Sore tadi, aku menyempatkan diri salat berjamaah di musala kantor, jamaah lumayan
ramai sore itu. Sejak musala kantor kami di renovasi: diperluas dan dipasangi
pendingin udara, jumlah jamaah kian bertambah. Suatu hal yang patut disyukuri,
ada peningkatan kesadaran menjalankan kewajiban keagamaan.
Namun,
bukan soal itu yang ingin aku ceritakan di sini, tapi soal kejadian sore tadi. Tepatnya
kejadian lucu, menurutku. Kisahnya begini, tepat ketika ikamah sudah didirikan,
saf sudah teratur rapi, dan imam sudah berdiri di posisi sempurna. Sebuah kejadian
yang menggelikanku, berlangsung.
Memang,
imam lumayan lama mengangkat tangan untuk takbiratulihram, ada sekira setengah
menit kami menanti. Tiba-tiba, lamat-lamat aku mendengar seorang jamaah di
belakang saya, mengangkat tangan dan takbiratulihram. Sekilas kulirik, matanya
terpejam dan tangannya bersedekap, sepertinya lumayan khusyuk dan tak menyadari
kalau imam belum lagi memulai salat.
Dengan
perut bergolak menahan tawa, kucoba fokus menatap ke tempat sujud, mulut
kukunci agar gelak tak meledak. Namun rupanya, pertahanan yang kubangun akhirnya
lekang. Begitu imam takbiratulihram, jamaah yang sudah takbir duluan tadi,
kaget dan mengeluarkan seru tertahan, “Heh!?”
Mendengar itu,
mulutku terbuka, perlahan cekikikan bergulir keluar. Ditambah dengan jamaah
yang di sebelah kiri saya, ikut menoleh ke belakang ke sumber suara dengan
mulut yang tersenyum lebar. Alhasil, tawaku melesat dari sela gigi yang setengah
mati kukatup.
Tapi
untung, sebagian besar jamaah mampu menjaga konsentrasi. Sementara aku, baru
bisa menghalau tawa ketika salat sudah berlangsung sekira satu menit.
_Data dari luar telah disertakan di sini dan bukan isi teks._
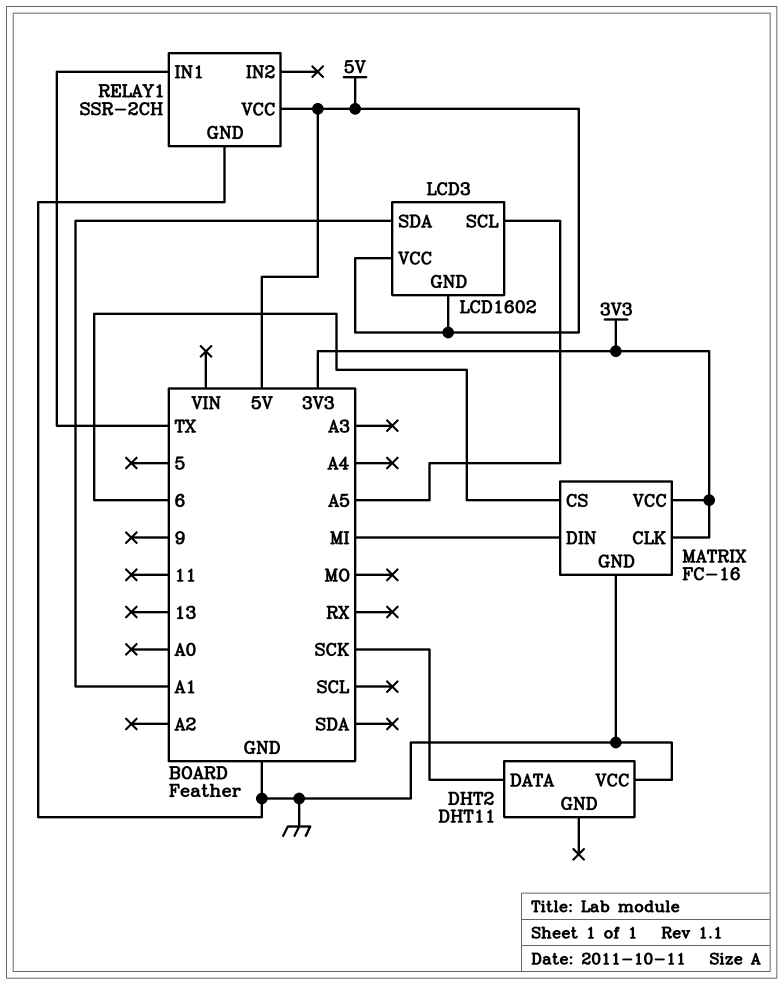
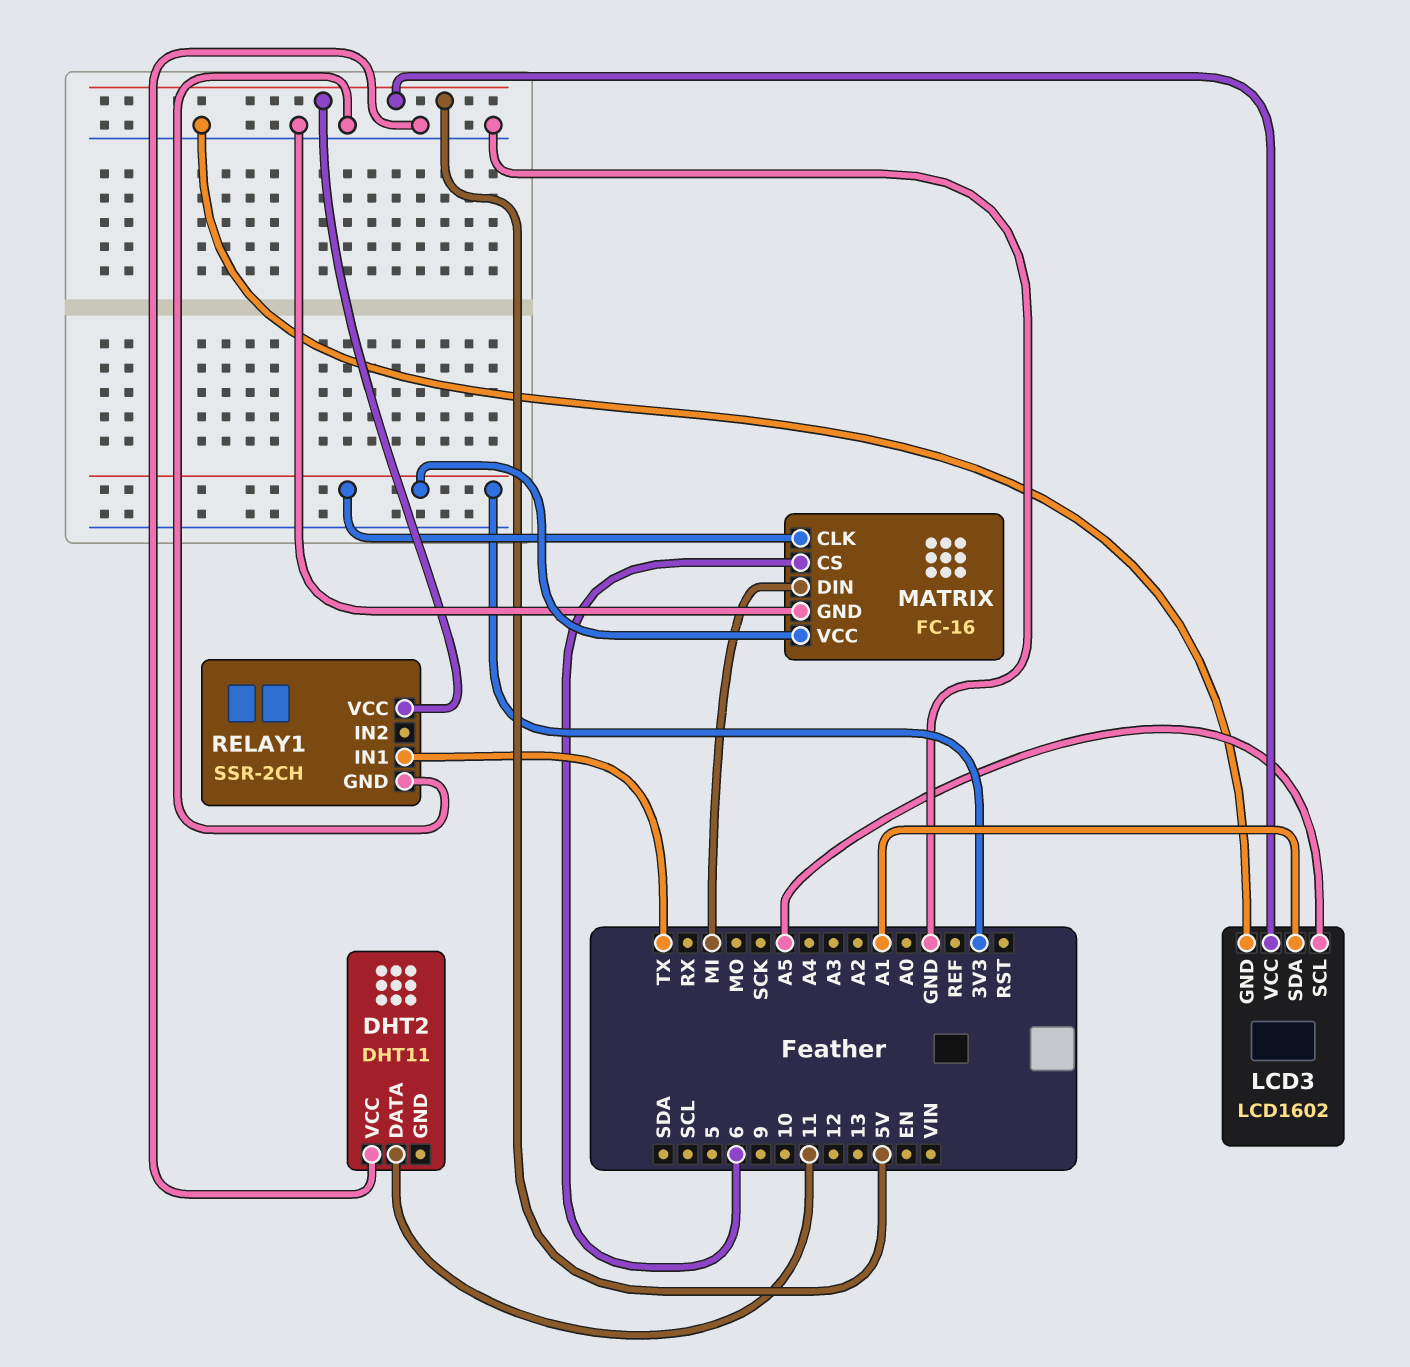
DHT2 pin DATA: SCK -> 11
LCD3 pin GND: 5V -> GND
Sebelumnya, aku berusaha sekuat tenaga meredakan badai di perutku yang seperti
dikocok dengan blender.
Namun
rupanya, kejadian di awal salat bukanlah satu-satunya hal yang membuat salat asarku
tidak damai. Perihal berikutnya bermula ketika salat memasuki fase sujud. Sebenarnya
ini bukan pertama kalinya aku alami, soal ini sudah berulang sejak beberapa
hari sebelumnya. Inilah yang menjadi alasanku kadang ikut jamaah di tempat
lain.
Perkara
itu adalah: parfum. Ya, parfum. Begitu mukaku menyentuh sajadah, aroma
menyengat dari sat pewangi, menyerang indra penciumanku. Bau parfum jenis ini
sungguh musuh bagiku sejak dulu, aku tak tahan mencium parfum ‘Mekkah’ –sejenis parfum non-alkohol yang sering dipakai
jamaah haji.
Aku sih
bisa memaklumi alasan bagi sesiapa yang mengoleskan minyak wanginya ke sajadah,
sebab memakai wewangian,terutama di dalam salat adalah salah satu sunah yang
utama. Bahkan ada bagian dari umat Islam yang memiliki kebiasaan mengoleskan
minyak wangi bahkan ke helai-helai janggutnya sekalipun.
Parfum dan
berbagai macam wewangian adalah musuh utama bagi kesehatanku, selain pendingin
ruangan. Soal pendingin ruangan, bisa aku toleransi sampai pada derajat
tertentu, tapi kalau parfum, aku benar-benar minta ampun. Tubuhku tak bisa
menoleransi baik yang beralkohol maupun yang tidak.
Maka sore
tadi, aku menjalani salat ashar dalam situasi tersiksa. Setiap sujud, yang
seharusnya menjadi fase yang paling sublim dalam proses salat, dan merupakan waktu
yang tepat berdoa, aku malah harus menahan nafas sambil membayangkan diri
berada dalam kamp konsentrasi Nazi yang dialiri gas beracun.
Ini
mungkin bisa menjadi bahan refleksi bagi kita semua bahwa tidak semua yang kita
anggap baik, karena itu adalah sunah, juga baik bagi semua orang. Sebab terkadang,
beberapa orang tertentu mengalami perkara dengan berbagai jenis sunah dan hal
baik tadi, seperti diriku dan parfum. Semangat menjalankan sunah memang patut
diacungi jempol, tapi sepatutnya harus dipertimbangkan agar tidak merugikan
sesama.
Oh ya, ini juga sebentuk apologia atas pertanyaan beberapa teman kantor, "Kenapa jarang saya lihat salat berjamaah di musala kantor?" atau, "Kenapa tak pernah lagi terdengar azan di belakang?". Sederhananya, aku tak tahan dengan bau parfum, yang berpadu dengan aroma karpet yang apek. Lengkap baunya, kan?